Configuring settings for the Legacy embedded content processor

The Embedded content (Legacy) page is available for file types that still use the legacy embedded content processor. This is a generic processor which does not differentiate between the type of embedded content. As a result, this restricts you from specifying custom extraction.

About this task

Legacy embedded content is available for the following file types: Microsoft Excel, Java Resources, XML: Any XML and new (Legacy Embedded Content) file types.

Procedure

  1. Decide for which projects you want to configure file type settings:
    • For the active project, go to the Projects view, and on the Home tab, select Project Settings.
    • For all future projects, go to File > Options.
  2. Expand the File Types tree and select the relevant file type Microsoft Excel, Java Resources, XML: Any XML and new (Legacy Embedded Content) file types.
  3. On the Embedded content page of your file type, select the Enable embedded content processing checkbox.
  4. Choose Document structure > Add... to create extraction rules based on document structure information. Make sure that the document structure information you specify here is covered by a parser rule on the Parser page of your file type. SDL Trados Studio can only extract embedded content that is recognized by the file type parser.
  5. Add tag definition rules to specify how to treat the embedded content defined in Document structure information box.
    Tag Type
    Placeholder

    Converts embedded content to standalone (placeholder) tags.

    Tag Pair

    Identifies tag pairs (a start tag and an end tag) in the embedded content.

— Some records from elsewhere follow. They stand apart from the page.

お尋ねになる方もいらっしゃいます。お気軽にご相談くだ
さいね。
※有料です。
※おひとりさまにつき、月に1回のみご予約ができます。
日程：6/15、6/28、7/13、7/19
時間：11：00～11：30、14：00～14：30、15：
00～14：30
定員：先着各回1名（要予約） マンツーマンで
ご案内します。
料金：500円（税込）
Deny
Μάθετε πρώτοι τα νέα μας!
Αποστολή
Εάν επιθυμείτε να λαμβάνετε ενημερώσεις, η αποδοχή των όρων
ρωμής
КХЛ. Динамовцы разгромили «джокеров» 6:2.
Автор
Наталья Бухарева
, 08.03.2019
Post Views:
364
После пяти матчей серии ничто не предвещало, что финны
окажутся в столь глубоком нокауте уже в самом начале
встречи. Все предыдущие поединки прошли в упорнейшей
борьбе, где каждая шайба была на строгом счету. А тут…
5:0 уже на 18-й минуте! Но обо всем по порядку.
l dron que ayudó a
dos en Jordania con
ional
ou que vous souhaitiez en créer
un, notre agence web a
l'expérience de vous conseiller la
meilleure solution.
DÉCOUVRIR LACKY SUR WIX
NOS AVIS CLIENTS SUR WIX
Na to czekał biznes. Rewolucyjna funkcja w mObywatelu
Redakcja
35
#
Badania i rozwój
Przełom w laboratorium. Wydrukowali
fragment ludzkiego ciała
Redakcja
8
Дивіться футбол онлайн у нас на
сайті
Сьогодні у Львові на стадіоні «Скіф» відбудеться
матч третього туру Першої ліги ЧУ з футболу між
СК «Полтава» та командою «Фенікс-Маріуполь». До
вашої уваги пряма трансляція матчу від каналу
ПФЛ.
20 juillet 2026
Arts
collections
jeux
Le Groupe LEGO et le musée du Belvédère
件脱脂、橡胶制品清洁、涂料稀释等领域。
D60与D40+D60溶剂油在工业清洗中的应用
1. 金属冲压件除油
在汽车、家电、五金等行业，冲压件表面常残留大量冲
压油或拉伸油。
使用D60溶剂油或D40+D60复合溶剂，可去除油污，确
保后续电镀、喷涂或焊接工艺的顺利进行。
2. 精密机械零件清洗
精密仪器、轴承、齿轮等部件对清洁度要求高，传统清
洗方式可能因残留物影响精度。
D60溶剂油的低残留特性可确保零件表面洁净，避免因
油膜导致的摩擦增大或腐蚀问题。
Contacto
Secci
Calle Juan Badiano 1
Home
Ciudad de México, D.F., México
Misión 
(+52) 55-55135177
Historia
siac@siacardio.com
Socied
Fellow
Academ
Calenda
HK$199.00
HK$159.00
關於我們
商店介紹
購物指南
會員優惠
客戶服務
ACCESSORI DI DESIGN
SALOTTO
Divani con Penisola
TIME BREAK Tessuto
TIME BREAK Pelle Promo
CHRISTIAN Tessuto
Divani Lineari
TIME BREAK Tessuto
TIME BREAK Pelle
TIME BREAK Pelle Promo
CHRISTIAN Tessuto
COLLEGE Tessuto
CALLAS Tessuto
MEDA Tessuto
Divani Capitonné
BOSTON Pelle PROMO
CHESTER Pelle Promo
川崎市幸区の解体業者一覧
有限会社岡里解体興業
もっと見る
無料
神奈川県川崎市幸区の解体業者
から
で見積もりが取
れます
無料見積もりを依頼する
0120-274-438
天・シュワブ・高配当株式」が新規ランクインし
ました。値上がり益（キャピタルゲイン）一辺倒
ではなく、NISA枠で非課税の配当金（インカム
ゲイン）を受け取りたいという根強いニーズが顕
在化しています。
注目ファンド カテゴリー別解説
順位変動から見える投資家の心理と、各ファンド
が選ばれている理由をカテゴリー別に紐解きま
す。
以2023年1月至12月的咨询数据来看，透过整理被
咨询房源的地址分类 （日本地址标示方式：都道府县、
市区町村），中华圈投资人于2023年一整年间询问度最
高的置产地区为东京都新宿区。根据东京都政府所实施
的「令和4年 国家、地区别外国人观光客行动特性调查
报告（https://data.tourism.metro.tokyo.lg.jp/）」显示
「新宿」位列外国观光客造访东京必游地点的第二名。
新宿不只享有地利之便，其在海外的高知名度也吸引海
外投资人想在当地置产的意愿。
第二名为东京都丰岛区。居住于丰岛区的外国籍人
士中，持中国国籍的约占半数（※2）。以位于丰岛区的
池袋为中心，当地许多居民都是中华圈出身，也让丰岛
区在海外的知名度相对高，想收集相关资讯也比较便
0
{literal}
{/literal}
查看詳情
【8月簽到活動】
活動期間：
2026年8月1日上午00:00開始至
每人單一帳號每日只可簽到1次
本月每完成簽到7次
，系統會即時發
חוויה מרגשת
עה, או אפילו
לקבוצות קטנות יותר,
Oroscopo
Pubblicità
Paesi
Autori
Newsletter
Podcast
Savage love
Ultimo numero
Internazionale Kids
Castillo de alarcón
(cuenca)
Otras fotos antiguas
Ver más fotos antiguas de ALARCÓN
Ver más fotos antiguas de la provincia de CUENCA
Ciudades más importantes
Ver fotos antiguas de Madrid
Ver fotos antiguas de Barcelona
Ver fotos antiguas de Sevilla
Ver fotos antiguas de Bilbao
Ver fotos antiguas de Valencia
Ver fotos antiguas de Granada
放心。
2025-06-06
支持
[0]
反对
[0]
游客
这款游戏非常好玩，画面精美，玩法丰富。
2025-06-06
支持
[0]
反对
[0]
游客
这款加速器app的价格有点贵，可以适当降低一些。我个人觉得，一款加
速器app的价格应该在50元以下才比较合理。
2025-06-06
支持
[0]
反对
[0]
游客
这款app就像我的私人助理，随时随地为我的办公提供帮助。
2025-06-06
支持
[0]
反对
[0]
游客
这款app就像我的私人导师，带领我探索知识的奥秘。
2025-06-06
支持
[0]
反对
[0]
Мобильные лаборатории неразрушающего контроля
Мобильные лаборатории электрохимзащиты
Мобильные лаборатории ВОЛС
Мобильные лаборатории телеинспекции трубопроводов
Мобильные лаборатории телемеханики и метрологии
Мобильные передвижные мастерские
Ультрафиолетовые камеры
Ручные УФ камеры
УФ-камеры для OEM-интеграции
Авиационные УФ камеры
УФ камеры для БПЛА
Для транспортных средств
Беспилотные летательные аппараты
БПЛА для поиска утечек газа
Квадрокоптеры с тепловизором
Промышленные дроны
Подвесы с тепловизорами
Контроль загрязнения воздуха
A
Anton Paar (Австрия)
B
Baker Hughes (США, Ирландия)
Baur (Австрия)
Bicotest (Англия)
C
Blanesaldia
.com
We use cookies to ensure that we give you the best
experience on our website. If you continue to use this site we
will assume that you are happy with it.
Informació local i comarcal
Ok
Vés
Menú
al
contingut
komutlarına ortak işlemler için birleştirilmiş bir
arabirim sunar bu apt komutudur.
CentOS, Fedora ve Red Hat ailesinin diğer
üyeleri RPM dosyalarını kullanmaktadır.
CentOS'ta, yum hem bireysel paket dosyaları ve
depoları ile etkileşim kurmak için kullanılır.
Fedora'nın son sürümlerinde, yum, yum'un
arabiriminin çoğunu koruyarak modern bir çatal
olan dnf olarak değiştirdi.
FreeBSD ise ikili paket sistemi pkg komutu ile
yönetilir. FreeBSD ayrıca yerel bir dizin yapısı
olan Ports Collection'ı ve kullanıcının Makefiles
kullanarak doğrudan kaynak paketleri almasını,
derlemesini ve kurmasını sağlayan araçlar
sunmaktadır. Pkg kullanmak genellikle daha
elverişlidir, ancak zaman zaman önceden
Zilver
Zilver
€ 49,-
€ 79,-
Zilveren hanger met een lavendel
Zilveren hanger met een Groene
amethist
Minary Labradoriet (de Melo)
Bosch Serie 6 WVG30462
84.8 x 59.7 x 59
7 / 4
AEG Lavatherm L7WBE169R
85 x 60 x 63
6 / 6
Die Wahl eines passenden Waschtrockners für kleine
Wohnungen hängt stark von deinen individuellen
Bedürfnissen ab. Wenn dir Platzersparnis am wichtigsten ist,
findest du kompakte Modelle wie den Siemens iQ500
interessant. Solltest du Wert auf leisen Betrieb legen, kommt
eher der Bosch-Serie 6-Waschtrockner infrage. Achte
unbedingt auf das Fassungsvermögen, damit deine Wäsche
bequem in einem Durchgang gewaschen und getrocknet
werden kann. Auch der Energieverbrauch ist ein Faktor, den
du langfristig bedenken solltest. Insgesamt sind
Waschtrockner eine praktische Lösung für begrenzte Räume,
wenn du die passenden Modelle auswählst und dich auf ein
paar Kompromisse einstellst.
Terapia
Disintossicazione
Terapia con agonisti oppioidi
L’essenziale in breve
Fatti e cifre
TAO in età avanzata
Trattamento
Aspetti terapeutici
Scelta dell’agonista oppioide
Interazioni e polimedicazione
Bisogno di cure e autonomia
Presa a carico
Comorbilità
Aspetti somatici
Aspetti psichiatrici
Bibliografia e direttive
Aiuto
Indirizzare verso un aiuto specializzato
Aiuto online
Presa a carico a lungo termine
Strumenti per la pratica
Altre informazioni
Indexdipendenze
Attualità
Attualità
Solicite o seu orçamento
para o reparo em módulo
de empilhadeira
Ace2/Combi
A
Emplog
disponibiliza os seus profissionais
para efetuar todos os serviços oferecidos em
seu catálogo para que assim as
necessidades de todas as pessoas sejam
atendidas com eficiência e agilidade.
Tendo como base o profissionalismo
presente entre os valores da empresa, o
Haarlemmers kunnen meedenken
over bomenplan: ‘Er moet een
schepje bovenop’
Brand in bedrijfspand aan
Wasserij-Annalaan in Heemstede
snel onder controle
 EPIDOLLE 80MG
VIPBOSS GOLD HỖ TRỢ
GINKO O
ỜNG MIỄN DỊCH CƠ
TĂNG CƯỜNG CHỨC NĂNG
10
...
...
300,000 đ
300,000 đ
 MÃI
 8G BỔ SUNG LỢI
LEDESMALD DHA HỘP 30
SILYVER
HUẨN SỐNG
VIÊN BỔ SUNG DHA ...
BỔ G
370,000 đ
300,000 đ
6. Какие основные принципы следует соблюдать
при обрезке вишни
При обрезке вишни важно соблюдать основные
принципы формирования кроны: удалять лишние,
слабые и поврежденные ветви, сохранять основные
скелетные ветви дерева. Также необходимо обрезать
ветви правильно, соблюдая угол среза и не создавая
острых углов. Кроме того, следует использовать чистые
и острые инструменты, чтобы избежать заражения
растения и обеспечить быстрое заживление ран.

    Start Tag Expression (Placeholder)

    This is a regular expression that identifies embedded content, and converts each occurrence to a placeholder tag. For example, to convert all HTML <br> (line break) tags to placeholder tags, enter <br.*?>

    Start Tag Expression and End Tag Expression (Tag Pair)

    These are regular expressions that identify embedded content by start and end tags. The start and end tags may enclose some content or none.

    The processor will try to match the tag pair before tries to match each tag expression. That is, it looks for any section of text that starts with the Start Tag expression and ends with the End Tag expression before it tries to match individual start and end tags.

    For example, to identify all HTML <tr>...</tr> (table row) tag pairs, enter:
    • Start Tag: <tr.*?>
    • End Tag: </tr>
    Ignore case

    Check this box and the letter case of your defined tags is not taken into consideration when the embedded content is identified.

    Translate

    Not translatable means that the content between the tag pairs is displayed to the translator as locked content.

    Text within tag pairs can be translatable or non-translatable. Placeholder tags are Not translatable.

    Formatting

    You can edit how the embedded content will be displayed in the Editor view.

  6. The Advanced Settings specify how tags are displayed.
    Inside text the tag acts as a word end

    This option changes the behavior of cursor placement in the Editor window.

    When selected, the editor treats the tag as a word for the purposes of navigation. For example, in the editor, pressing Ctrl+Left Arrow will move the cursor to the beginning of the tag and Ctrl+Right Arrow will move the cursor to the end of the tag.

    Text lines can be wrapped after the tag

    Selecting this option indicates that a line break after this tag does not indicate the end of a segment. For example:

    Gather ye rosebuds while ye may,<br>

    Old Time is still a-flying: <br>

    And this same flower that smiles to-day <br>

    To-morrow will be dying.

    Tags represent formatting only and can be hidden in the editor

    When this option is selected, text is formatted correctly and the standard formatting tags (for example, bold, italic, and font type) are not displayed.

    Selecting this option does not mean that the tag is always hidden; the user can change the editor settings to force the tag to be displayed.

    Tags represents the text

    Placeholder (standalone) tags only.

    A tag can have a text equivalent. For example, the entity tag &quot; has the text equivalent ".

    Segmentation Hint
    A segmentation hint is a property of a tag that helps the software to segment the file better when converting the file to a translatable format: whether to position the tag within a segment or outside of the segment, or to force a segmentation break. Choose one of the following options.
    IncludeIf selected, the tag is displayed in the editor, even if it has no associated text. You would rarely select this option.
    Include with text

    If selected, when the tag has associated text, the tag is displayed in the editor.

    Example: the tag specifies a footnote marker. Where this is the case, the translator needs the ability to move the marker to another word in the same sentence, so the tag should be included with the text.

    Exclude

    If selected, the software will, where possible, use the tag or tag pair to segment the text. For example, if <p>...</p> or <br> tags are marked Exclude , then if an XML document includes embedded HTML code, the software will use the HTML tags <p>...</p> and <br> to segment the document. This segmentation is in addition to the segmentation that is already applied to the embedding XML code.

    May exclude, Undefined

    These two are effectively the same. The editor determines whether the tag is part of the text.